Bayern Munich have recruited the football professor they were looking for, but new coach Louis van Gaal will be expected to get top marks from his first day in charge on July 1.
Since former trainer Jurgen Klinsmann was sacked after only ten months in charge, Bayern chairman Karl-Heinz Rummenigge had been scouring the continent for a top-level, German-speaking coach to help re-establish Bayern in Europe.
The English media claimed Arsenal coach Arsene Wenger was approached, but there was little realistic chance of the Frenchman relinquishing control at the north London club.
Van Gaal led AZ Alkmaar to the Dutch championship and finally won the title on April 19, while just eight days later Klinsmann was sacked by Bayern following dismal results including an unacceptably early Champions League exit.
Barcelona’s 4-0 mauling of Bayern in Spain and subsequent quarter-final defeat was the beginning of the end for Klinsmann.
For Van Gaal, a Bundesliga title will be the minimum level of success expected next season with Bayern hungry for their first Champions League crown since 2001.

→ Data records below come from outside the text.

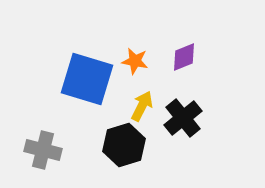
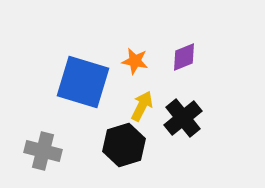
blue square: moved 4 px left, 3 px down
gray cross: moved 1 px down
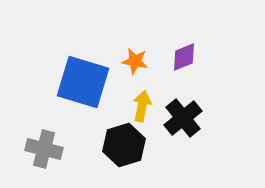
yellow arrow: rotated 16 degrees counterclockwise
gray cross: moved 1 px right, 2 px up
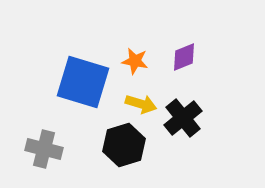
yellow arrow: moved 1 px left, 2 px up; rotated 96 degrees clockwise
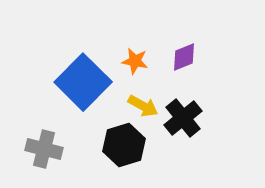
blue square: rotated 28 degrees clockwise
yellow arrow: moved 2 px right, 2 px down; rotated 12 degrees clockwise
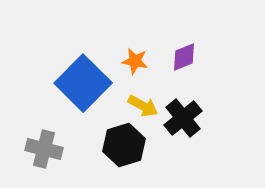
blue square: moved 1 px down
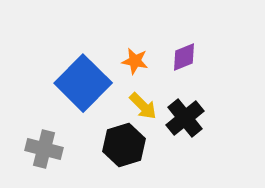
yellow arrow: rotated 16 degrees clockwise
black cross: moved 2 px right
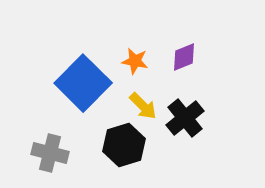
gray cross: moved 6 px right, 4 px down
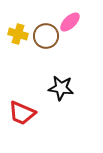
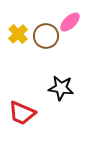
yellow cross: rotated 30 degrees clockwise
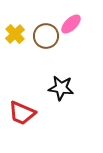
pink ellipse: moved 1 px right, 2 px down
yellow cross: moved 3 px left
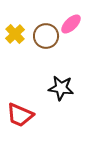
red trapezoid: moved 2 px left, 2 px down
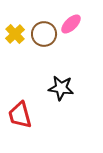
brown circle: moved 2 px left, 2 px up
red trapezoid: rotated 52 degrees clockwise
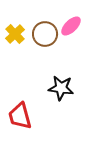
pink ellipse: moved 2 px down
brown circle: moved 1 px right
red trapezoid: moved 1 px down
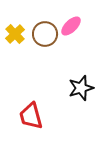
black star: moved 20 px right; rotated 25 degrees counterclockwise
red trapezoid: moved 11 px right
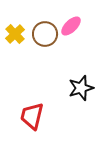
red trapezoid: moved 1 px right; rotated 28 degrees clockwise
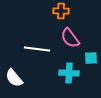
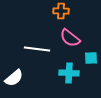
pink semicircle: rotated 15 degrees counterclockwise
white semicircle: rotated 90 degrees counterclockwise
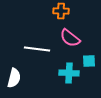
cyan square: moved 2 px left, 3 px down
white semicircle: rotated 36 degrees counterclockwise
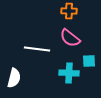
orange cross: moved 8 px right
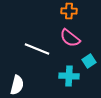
white line: rotated 15 degrees clockwise
cyan square: rotated 32 degrees counterclockwise
cyan cross: moved 3 px down
white semicircle: moved 3 px right, 7 px down
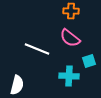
orange cross: moved 2 px right
cyan square: rotated 16 degrees clockwise
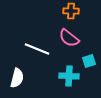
pink semicircle: moved 1 px left
white semicircle: moved 7 px up
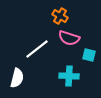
orange cross: moved 11 px left, 5 px down; rotated 28 degrees clockwise
pink semicircle: rotated 20 degrees counterclockwise
white line: rotated 60 degrees counterclockwise
cyan square: moved 6 px up; rotated 32 degrees clockwise
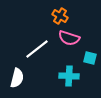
cyan square: moved 1 px right, 3 px down
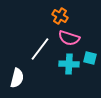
white line: moved 3 px right; rotated 15 degrees counterclockwise
cyan cross: moved 12 px up
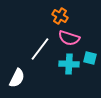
white semicircle: rotated 12 degrees clockwise
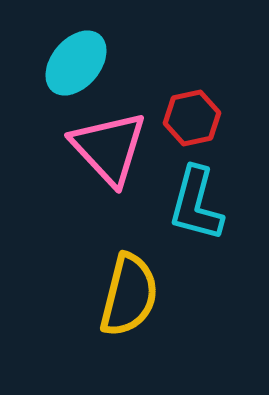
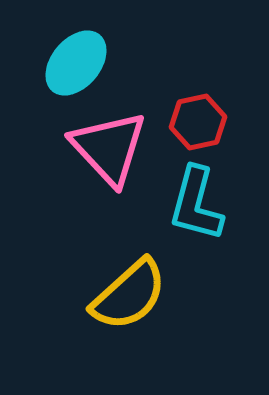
red hexagon: moved 6 px right, 4 px down
yellow semicircle: rotated 34 degrees clockwise
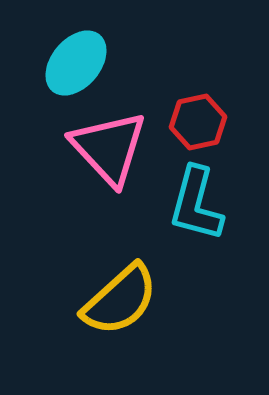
yellow semicircle: moved 9 px left, 5 px down
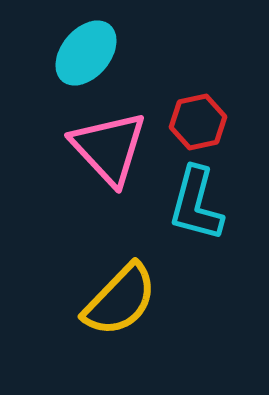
cyan ellipse: moved 10 px right, 10 px up
yellow semicircle: rotated 4 degrees counterclockwise
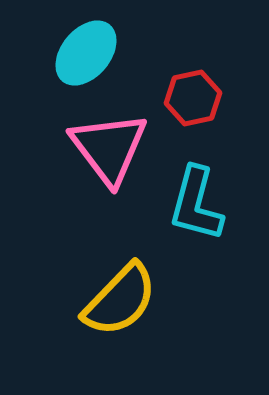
red hexagon: moved 5 px left, 24 px up
pink triangle: rotated 6 degrees clockwise
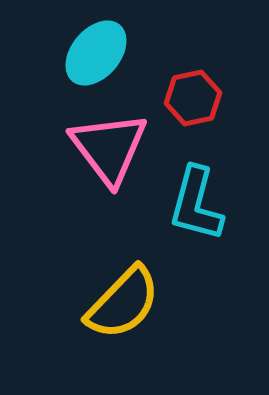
cyan ellipse: moved 10 px right
yellow semicircle: moved 3 px right, 3 px down
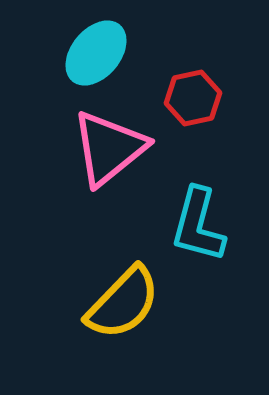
pink triangle: rotated 28 degrees clockwise
cyan L-shape: moved 2 px right, 21 px down
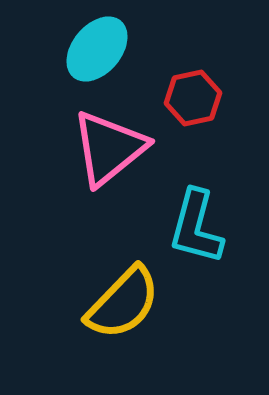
cyan ellipse: moved 1 px right, 4 px up
cyan L-shape: moved 2 px left, 2 px down
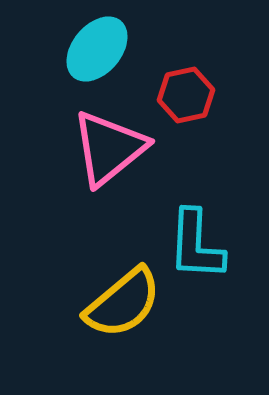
red hexagon: moved 7 px left, 3 px up
cyan L-shape: moved 18 px down; rotated 12 degrees counterclockwise
yellow semicircle: rotated 6 degrees clockwise
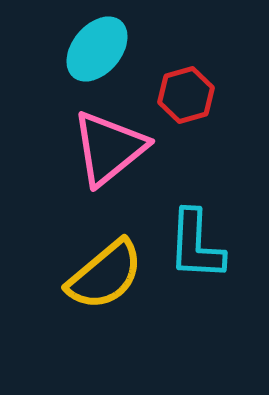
red hexagon: rotated 4 degrees counterclockwise
yellow semicircle: moved 18 px left, 28 px up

“FC Bayern is a dream club for me,” said Van Gaal who has been famously quoted as declaring: “I am the best” after guiding Alkmaar to the title.
But Van Gaal will be expected to prove just that and hit the ground running at a club where failure is not an option – Klinsmann was sacked with his side third in the league and contending for the title.
“There’s a completely different mindset here at Bayern,” admitted goalkeeper Hans-Joerg Butt who reached the Champions League semi-final with Bayer Leverkusen in 2002.
“The entire club is geared towards success, trophies are all that count. You’re expected to win the league and every match, you’re not allowed slip-ups.”
Having steered Ajax to the Champions League title in 1995, the fiery Van Gaal has a wealth of experience having led the giants from Amsterdam to consecutive Dutch titles between 1994, 1995 and 1996.
Under his steerage, players such as Clarence Seedorf, Edgar Davids, Patrick Kluivert and Marc Overmars developed into world stars.
In 1998 and 1999, he also won La Liga with Barcelona before taking charge of the Dutch national side in 2000, but failure to lead them to the World Cup finals in 2002 meant he was replaced by Dick Advocaat.
Then followed brief spells back at Ajax and Barcelona, before he joined AZ in 2005 which culminated in Alkmaar winning the Dutch title just after their decisive 28-game undefeated run was brought to an end.
“You don’t find a player with anything negative to say about him,” said Bayern’s Dutch captain Mark van Bommel.
While Klinsmann was an innovator who brought language classes and buddhist statues to Bayern’s training centre, Van Gaal is a strict disciplinarian.
“Discipline is the basis for creativity,” has long been his mantra.
“I don’t want the best eleven players, I want the best eleven as a team.”
Van Gaal is not afraid to break his own rules.
After failing to lead Holland to the 2002 World Cup finals, he took a break from coaching, but when he took the Alkmaar job in 2005 he later abandoned his prefered 4-3-3 formation for a 4-4-2 approach.
As the Guardian wrote: “By relinquishing his former belief system and marrying it to a more modern approach, Van Gaal has, with AZ, reinvented Total Football. Call it Total Football 2.0, if you will.”
It worked and Alkmaar shocked both themselves and the Dutch league by going 28 games unbeaten – leaking just 22 goals all season – on their way to the title.
Only for the fourth time in the league’s history has a club other than Ajax Amsterdam, PSV Eindhoven or Feyenoord Rotterdam been crowned champions of Holland.
But while expectations have been low at Alkmaar, Van Gaal will be expected to bring more silverware to the German giants and nothing less than yet another Bundesliga title in the 2009/10 season will be good enough.